Input: Begin

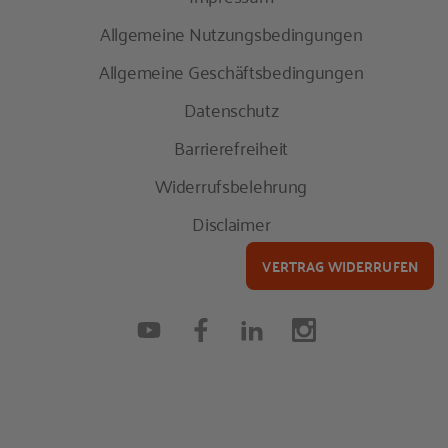
Allgemeine Nutzungsbedingungen
Allgemeine Geschäftsbedingungen
Datenschutz
Barrierefreiheit
Widerrufsbelehrung
Disclaimer
VERTRAG WIDERRUFEN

Input: End

### Your instructions
Could you write out the text of all the records again with "Disclaimer" swapped for "Haftungsausschluss", leaving everything else unchanged and omitting the pictures?

### Task result
Allgemeine Nutzungsbedingungen
Allgemeine Geschäftsbedingungen
Datenschutz
Barrierefreiheit
Widerrufsbelehrung
Haftungsausschluss
VERTRAG WIDERRUFEN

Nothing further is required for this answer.